Freud believed that information in the unconscious emerges in slips of the tongue, jokes, dreams, illness symptoms, and the associations people make between ideas.

The Id, the Ego, and the Superego

Freud proposed that personalities have three components: the id, the ego, and the superego.

  • Id: a reservoir of instinctual energy that contains biological urges such as impulses toward survival, sex, and aggression. The id is unconscious and operates according to the pleasure principle, the drive to achieve pleasure and avoid pain. The id is characterized by primary process thinking, which is illogical, irrational, and motivated by a desire for the immediate gratification of impulses.
  • Ego: the component that manages the conflict between the id and the constraints of the real world. Some parts of the ego are unconscious, while others are preconscious or conscious.
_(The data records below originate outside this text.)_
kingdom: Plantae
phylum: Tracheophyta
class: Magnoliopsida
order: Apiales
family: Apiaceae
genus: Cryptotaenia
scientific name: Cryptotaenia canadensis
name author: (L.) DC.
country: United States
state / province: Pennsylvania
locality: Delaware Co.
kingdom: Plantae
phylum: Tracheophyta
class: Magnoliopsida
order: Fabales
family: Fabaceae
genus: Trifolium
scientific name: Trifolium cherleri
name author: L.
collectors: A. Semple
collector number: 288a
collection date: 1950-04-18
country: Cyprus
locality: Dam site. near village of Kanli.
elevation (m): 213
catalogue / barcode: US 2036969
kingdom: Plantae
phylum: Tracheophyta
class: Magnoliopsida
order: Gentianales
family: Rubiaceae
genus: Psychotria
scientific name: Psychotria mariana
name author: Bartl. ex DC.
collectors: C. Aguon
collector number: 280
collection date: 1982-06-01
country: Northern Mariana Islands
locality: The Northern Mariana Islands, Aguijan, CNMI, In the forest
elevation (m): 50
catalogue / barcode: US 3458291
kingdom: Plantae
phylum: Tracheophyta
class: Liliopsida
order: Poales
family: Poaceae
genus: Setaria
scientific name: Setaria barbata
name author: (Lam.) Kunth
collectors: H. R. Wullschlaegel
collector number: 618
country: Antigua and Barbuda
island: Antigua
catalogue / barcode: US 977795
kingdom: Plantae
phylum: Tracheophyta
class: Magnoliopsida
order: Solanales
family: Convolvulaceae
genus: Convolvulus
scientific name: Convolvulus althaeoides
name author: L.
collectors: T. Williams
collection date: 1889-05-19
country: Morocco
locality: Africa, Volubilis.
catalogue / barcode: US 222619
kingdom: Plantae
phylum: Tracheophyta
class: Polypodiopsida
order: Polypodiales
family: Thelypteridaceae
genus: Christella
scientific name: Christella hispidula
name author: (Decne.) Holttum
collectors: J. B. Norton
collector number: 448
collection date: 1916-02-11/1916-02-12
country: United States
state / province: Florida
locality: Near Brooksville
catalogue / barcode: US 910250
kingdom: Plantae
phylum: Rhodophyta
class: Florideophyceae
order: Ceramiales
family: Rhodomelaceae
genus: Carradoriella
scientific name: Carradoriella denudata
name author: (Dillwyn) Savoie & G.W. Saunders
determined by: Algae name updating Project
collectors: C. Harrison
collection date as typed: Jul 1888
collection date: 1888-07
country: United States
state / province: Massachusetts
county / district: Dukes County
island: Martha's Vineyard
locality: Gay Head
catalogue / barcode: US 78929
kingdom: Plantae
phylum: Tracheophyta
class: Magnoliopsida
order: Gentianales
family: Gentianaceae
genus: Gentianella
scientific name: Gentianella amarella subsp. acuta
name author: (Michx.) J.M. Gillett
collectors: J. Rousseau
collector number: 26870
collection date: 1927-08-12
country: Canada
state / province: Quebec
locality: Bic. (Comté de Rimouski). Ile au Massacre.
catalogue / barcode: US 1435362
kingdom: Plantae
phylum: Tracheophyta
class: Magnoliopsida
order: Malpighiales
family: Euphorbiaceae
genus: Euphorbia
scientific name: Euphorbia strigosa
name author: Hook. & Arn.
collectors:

The ego operates according to the reality principle, the awareness that gratification of impulses has to be delayed in order to accommodate the demands of the real world. The ego is characterized by secondary process thinking, which is logical and rational. The ego’s role is to prevent the id from gratifying its impulses in socially inappropriate ways.
  • Superego: the moral component of personality. It contains all the moral standards learned from parents and society. The superego forces the ego to conform not only to reality but also to its ideals of morality. Hence, the superego causes people to feel guilty when they go against society’s rules. Like the ego, the superego operates at all three levels of awareness.

Conflict

Freud believed that the id, the ego, and the superego are in constant conflict. He focused mainly on conflicts concerning sexual and aggressive urges because these urges are most likely to violate societal rules.

Anxiety

Internal conflicts can make a person feel anxious. In Freud’s view, anxiety arises when the ego cannot adequately balance the demands of the id and the superego. The id demands gratification of its impulses, and the superego demands maintenance of its moral standards.